In conclusion, correlative analyses of symptoms may provide information on symptom-specific alterations in dopamine transmission in non-affective psychotic symptoms. Among symptoms of schizophrenia, decreasing effects of endogenous dopamine on prolactin release as estimated by the mini-TRH test may reflect increasing memory problems, non-paranoid delusions, and first-rank symptoms. On the other hand, increasing endogenous striatal dopamine transmission may reflect increasing delusions and hallucinations. Amphetamine administration is known to increase delusions, paranoid ones in particular [8]. The mini-TRH test and MRI neuromelanin signalling in the substantia nigra are affordable and readily available tests to study basal dopamine transmission, not associated with rapid fluctuations in dopamine release. Using them together would provide a broader view of central dopamine transmission.

9. Future Directions

Most of the studies in this review suggested that derangements in dopamine transmission may be most pronounced in patients in the acute phases of psychosis or in patients prone to experiencing them frequently. A study investigating amphetamine-induced dopamine release at major extrastriatal sites and their associations with psychotic symptoms in the acute phase of schizophrenia is needed. This could help localise sites that are reflected in the mini-TRH test. I have not found a study in the literature comparing dopamine transmission in acutely psychotic patients to dopamine transmission in control subjects experiencing stress of a comparable degree to that found in acutely psychotic patients.
The correlation of the mini-TRH test with 24 h urinary excretion of HVA might associate the mini-TRH test with prefrontal dopamine transmission.
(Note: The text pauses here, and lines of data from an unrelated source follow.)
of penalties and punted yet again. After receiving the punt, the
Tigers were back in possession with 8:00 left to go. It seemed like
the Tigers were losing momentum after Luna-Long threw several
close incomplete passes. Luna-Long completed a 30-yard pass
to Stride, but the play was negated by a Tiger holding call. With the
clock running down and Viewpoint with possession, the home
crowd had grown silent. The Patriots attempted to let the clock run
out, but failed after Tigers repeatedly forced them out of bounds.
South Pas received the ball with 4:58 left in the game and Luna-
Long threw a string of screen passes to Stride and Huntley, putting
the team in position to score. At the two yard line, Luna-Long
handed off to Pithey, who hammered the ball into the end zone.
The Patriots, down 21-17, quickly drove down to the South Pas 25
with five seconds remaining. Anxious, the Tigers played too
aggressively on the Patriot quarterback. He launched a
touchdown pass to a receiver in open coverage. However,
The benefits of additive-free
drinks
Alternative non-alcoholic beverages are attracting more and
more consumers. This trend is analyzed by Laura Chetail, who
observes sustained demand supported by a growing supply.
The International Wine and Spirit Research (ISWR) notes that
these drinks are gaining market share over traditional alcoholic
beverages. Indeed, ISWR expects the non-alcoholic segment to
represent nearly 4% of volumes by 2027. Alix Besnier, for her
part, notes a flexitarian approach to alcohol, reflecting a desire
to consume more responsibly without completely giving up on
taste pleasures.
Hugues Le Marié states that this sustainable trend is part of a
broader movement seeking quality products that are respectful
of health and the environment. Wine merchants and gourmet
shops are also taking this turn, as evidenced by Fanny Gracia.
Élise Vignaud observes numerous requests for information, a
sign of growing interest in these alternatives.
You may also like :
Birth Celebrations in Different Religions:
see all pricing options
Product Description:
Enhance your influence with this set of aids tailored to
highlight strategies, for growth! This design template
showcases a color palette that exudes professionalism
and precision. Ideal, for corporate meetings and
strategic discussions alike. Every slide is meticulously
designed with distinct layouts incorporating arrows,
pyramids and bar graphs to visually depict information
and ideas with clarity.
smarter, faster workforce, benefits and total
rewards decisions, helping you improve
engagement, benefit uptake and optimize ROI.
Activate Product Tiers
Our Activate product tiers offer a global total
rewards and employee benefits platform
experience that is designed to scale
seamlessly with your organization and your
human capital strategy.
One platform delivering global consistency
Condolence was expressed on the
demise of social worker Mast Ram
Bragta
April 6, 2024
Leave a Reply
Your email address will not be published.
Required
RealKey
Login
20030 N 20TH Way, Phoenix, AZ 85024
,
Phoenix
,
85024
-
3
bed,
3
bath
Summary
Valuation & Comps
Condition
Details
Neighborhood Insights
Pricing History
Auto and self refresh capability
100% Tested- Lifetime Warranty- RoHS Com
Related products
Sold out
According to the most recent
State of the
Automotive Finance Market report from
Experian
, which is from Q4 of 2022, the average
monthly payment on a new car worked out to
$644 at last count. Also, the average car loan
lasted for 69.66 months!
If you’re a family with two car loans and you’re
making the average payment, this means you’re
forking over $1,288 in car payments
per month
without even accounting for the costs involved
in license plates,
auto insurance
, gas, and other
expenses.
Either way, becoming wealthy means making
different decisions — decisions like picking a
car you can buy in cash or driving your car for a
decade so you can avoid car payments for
In patients with prominent non-paranoid delusions or everyday memory problems, strong correlations of the mini-TRH test with these symptoms could be nonspecifically reflected in weak or even moderate correlations in the opposite direction in the striatum, and great care should be exercised in the interpretation of such results.
It remains to be established whether the mini-TRH test could reflect working memory dysfunction and/or impaired probabilistic assessment in antidopaminergic drug-free or drug-treated psychotic patients. In drug-free patients with schizophrenia-related diseases, it has not been studied whether the mini-TRH test could predict nonresponse to antidopaminergic drugs. Even in the framework of lower dopamine transmission in therapy-resistant patients compared to other patients, there could be a correlation between the mini-TRH test and non-paranoid delusions and/or unusual thoughts represented as first-rank symptoms.
Studying basal dopamine release using the SAPS with its items that rate bizarre delusions or the PANSS positive vertex component with its item for unusual thought content instead of the PANSS positive scale could prove beneficial in schizophrenia, the DSM-V diagnosis of which requires either unwanted obsessive or strange thoughts.

Funding

This review received no external funding.

Conflicts of Interest

The author declares no conflicts of interest.